Linux Desktop Kernel Optimisation

Is anyone interested in building good kernel config optimized for desktop systems/notebooks?

Right now, I am configuring 5.6.x kernel for Dell XPS 7390 2 in 1 in 1065g7 Ice lake CPU, and trying to find complete info of what spectre/meltdown can be safely disabled on new Intel CPU via kernel config or cmdline. Also I am planning to benchmark my config version with Phoronix Test Suite to see “objective” results comparing with native clear linux kernel builds.

The problem with what you’re doing is potentially insecure: If you use e.g. a browser, you are likely executing untrusted (web) code, and might possibly be vulnerable to unforeseen side channel attacks.
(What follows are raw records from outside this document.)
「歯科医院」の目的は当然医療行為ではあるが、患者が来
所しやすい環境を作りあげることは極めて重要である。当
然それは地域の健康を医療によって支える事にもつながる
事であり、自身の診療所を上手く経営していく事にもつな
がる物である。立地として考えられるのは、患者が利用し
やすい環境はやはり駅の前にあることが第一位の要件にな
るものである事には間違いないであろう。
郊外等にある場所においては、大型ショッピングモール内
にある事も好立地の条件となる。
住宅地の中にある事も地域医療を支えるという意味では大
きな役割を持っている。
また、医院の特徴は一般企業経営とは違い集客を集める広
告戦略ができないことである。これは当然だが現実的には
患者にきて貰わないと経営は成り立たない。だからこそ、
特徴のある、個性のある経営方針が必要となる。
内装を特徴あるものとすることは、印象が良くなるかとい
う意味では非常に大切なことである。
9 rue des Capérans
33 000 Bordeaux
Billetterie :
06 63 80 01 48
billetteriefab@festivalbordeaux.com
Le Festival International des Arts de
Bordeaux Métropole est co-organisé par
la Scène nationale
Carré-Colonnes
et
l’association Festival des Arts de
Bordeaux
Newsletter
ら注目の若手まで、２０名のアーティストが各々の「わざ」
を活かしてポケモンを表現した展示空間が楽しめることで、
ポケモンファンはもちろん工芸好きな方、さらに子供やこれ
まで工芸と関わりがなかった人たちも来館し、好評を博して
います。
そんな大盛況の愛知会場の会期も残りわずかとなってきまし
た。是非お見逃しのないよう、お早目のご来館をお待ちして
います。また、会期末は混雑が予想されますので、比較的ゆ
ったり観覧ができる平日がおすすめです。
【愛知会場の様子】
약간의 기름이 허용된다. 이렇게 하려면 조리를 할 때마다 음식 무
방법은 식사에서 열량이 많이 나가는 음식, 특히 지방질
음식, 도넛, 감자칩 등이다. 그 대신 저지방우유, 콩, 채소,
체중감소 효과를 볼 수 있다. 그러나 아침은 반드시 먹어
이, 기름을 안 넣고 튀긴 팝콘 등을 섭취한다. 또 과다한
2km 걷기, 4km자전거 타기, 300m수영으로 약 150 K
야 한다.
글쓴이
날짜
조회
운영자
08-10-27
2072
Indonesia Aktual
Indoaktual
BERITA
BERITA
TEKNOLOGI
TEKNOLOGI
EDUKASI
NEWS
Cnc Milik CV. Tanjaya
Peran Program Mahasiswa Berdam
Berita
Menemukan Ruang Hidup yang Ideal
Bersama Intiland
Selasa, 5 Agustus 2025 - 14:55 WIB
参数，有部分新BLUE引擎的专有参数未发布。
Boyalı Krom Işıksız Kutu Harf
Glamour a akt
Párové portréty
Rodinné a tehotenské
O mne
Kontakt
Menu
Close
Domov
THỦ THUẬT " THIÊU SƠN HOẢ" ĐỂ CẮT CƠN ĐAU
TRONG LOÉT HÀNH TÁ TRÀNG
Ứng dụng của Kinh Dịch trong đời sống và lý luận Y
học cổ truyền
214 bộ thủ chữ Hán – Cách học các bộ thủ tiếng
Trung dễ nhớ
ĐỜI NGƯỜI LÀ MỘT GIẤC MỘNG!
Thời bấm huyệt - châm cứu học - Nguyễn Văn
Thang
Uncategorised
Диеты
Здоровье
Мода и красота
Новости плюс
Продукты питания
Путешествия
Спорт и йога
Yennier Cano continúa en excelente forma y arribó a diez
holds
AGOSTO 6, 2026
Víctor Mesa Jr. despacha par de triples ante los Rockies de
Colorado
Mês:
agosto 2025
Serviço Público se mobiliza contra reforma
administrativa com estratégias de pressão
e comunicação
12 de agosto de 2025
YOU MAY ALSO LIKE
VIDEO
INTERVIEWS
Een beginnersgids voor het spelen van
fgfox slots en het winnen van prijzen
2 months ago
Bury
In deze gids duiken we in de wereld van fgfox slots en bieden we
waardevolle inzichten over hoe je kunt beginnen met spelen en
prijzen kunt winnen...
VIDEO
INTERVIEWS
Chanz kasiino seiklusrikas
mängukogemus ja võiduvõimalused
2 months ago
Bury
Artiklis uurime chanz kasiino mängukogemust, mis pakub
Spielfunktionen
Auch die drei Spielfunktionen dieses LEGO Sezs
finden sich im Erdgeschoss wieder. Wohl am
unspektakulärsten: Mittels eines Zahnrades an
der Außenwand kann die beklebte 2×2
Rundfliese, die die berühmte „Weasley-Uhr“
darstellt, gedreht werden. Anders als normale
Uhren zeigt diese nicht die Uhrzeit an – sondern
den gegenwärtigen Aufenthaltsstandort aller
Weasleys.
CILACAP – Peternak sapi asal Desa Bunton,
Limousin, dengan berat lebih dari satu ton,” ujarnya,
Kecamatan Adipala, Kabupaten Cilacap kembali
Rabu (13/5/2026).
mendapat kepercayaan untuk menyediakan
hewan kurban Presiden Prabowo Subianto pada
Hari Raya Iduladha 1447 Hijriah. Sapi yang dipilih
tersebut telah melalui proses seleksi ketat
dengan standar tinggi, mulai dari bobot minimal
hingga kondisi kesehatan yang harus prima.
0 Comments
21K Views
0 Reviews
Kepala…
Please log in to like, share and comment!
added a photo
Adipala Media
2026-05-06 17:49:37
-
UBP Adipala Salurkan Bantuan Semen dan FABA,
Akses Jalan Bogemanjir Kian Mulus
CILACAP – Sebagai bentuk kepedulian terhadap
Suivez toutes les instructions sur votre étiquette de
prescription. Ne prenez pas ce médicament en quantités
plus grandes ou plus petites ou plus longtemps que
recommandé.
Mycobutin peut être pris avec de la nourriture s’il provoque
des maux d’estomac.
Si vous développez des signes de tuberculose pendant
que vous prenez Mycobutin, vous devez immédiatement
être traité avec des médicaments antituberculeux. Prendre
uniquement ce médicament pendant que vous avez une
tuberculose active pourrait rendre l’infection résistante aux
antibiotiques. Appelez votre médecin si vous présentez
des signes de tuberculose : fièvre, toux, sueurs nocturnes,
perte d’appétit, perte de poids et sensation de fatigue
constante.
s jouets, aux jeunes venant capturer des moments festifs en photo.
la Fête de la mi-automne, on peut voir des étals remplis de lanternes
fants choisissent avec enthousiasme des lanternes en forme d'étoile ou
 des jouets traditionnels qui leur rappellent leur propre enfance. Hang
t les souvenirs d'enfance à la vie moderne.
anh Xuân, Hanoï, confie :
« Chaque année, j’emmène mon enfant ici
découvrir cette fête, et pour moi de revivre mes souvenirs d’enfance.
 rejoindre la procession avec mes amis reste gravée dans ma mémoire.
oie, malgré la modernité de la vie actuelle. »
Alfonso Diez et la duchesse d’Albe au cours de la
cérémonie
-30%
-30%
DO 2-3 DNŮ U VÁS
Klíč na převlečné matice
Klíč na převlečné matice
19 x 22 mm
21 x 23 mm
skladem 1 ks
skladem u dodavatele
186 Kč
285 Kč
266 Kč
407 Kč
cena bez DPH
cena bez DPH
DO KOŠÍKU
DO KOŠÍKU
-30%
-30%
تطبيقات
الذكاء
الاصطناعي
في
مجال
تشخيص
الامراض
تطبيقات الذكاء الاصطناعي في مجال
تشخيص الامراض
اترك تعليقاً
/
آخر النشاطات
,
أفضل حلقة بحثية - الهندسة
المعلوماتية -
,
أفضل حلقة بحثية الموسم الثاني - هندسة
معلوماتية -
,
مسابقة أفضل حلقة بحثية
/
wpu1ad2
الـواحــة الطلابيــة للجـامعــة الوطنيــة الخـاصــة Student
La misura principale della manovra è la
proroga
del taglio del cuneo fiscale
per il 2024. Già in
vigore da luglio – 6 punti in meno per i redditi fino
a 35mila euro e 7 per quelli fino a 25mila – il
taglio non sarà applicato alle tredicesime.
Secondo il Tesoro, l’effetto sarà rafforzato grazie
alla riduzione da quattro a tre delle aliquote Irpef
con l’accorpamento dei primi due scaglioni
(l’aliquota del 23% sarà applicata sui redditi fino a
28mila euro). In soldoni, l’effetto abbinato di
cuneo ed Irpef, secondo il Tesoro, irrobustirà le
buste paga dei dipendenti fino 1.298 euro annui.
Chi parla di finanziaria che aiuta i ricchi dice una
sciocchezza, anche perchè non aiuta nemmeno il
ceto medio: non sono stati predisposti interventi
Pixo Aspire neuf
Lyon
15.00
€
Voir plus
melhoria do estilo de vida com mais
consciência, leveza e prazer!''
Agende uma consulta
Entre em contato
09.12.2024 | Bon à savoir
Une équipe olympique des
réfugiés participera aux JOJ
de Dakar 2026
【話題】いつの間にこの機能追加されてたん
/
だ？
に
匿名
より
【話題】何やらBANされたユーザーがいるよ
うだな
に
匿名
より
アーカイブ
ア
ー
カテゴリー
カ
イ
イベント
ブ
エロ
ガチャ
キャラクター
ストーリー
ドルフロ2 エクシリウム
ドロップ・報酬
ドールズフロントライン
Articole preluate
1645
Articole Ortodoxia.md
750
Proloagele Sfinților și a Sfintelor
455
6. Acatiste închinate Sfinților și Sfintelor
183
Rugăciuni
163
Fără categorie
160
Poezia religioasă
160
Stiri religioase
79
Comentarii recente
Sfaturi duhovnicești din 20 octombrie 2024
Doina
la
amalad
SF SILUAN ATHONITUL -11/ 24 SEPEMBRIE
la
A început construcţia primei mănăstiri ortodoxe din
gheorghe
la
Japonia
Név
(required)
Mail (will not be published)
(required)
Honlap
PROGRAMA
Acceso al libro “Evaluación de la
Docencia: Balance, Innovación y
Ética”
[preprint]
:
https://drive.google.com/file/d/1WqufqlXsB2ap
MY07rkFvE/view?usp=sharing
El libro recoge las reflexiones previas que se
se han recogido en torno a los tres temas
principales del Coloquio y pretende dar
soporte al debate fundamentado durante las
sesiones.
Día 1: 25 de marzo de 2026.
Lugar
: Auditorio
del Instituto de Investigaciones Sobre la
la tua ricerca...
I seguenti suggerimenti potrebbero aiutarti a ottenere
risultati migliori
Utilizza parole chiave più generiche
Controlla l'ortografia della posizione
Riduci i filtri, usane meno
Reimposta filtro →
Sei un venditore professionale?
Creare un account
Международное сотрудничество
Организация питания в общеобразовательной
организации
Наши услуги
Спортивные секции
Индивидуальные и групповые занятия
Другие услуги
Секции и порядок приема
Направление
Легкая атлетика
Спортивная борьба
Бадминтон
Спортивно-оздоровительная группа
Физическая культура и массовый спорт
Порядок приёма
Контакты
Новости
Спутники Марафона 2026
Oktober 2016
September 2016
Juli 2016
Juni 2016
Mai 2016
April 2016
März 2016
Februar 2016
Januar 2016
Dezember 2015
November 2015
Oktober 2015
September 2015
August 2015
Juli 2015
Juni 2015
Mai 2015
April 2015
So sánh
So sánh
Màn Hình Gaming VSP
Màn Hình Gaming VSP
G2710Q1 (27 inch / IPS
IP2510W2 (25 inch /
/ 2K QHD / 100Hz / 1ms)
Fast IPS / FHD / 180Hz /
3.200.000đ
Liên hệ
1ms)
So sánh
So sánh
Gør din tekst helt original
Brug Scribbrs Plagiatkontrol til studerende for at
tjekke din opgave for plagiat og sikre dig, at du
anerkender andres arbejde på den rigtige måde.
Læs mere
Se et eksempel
I would caution against making statements that would put “desktop use” in a classification that ignores side channel attacks. I would definitely write some clear disclaimers that your kernel disables security protections.

There are some valid use cases for something like this - e.g. airgapped computers. But I would caution against it for any network connected computer.

Yes, I fully understand you concern about security but I am searching for kernel flags that can be disabled safely because servers(where different users can run code ) and desktops where is one primary user are so different in security approach. Most of the side channels attacks from browsers are already solved likes this https://www.chromium.org/Home/chromium-security/ssca or https://www.mozilla.org/en-US/security/advisories/mfsa2018-01/

Also I want to disable security patches that are not affecting my CPU(new CPU).
“Ice Lake with its Sunny Cove microarchitecture – similar to Cascade Lake – is no longer affected by Meltdown, MDS, or L1TF / Foreshadow.”